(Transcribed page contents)
=== Begin Enclosure ===
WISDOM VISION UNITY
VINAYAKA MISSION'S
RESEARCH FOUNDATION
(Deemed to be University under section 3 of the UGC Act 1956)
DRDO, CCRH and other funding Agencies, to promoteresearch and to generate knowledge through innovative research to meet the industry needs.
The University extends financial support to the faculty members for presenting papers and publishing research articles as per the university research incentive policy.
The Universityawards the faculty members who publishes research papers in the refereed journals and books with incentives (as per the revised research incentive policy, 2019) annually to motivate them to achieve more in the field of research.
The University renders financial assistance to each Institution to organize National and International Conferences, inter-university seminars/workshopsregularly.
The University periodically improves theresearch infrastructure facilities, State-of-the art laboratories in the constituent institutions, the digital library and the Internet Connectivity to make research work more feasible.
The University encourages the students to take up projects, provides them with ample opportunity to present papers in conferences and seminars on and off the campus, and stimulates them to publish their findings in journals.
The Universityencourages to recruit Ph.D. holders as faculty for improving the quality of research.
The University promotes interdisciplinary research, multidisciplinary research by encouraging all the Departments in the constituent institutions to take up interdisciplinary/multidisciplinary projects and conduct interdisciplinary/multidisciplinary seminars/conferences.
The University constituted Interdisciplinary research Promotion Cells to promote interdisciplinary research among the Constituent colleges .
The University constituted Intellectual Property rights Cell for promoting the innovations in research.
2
=== End Enclosure ===
**WHAT THIS TASK INVOLVES:** All of the data is to be transcribed exactly as written.

**SOLUTION FOR THIS EXERCISE:**
WISDOM VISION UNITY
VINAYAKA MISSION'S
RESEARCH FOUNDATION
(Deemed to be University under section 3 of the UGC Act 1956)
DRDO, CCRH and other funding Agencies, to promoteresearch and to generate knowledge through innovative research to meet the industry needs.
The University extends financial support to the faculty members for presenting papers and publishing research articles as per the university research incentive policy.
The Universityawards the faculty members who publishes research papers in the refereed journals and books with incentives (as per the revised research incentive policy, 2019) annually to motivate them to achieve more in the field of research.
The University renders financial assistance to each Institution to organize National and International Conferences, inter-university seminars/workshopsregularly.
The University periodically improves theresearch infrastructure facilities, State-of-the art laboratories in the constituent institutions, the digital library and the Internet Connectivity to make research work more feasible.
The University encourages the students to take up projects, provides them with ample opportunity to present papers in conferences and seminars on and off the campus, and stimulates them to publish their findings in journals.
The Universityencourages to recruit Ph.D. holders as faculty for improving the quality of research.
The University promotes interdisciplinary research, multidisciplinary research by encouraging all the Departments in the constituent institutions to take up interdisciplinary/multidisciplinary projects and conduct interdisciplinary/multidisciplinary seminars/conferences.
The University constituted Interdisciplinary research Promotion Cells to promote interdisciplinary research among the Constituent colleges .
The University constituted Intellectual Property rights Cell for promoting the innovations in research.
2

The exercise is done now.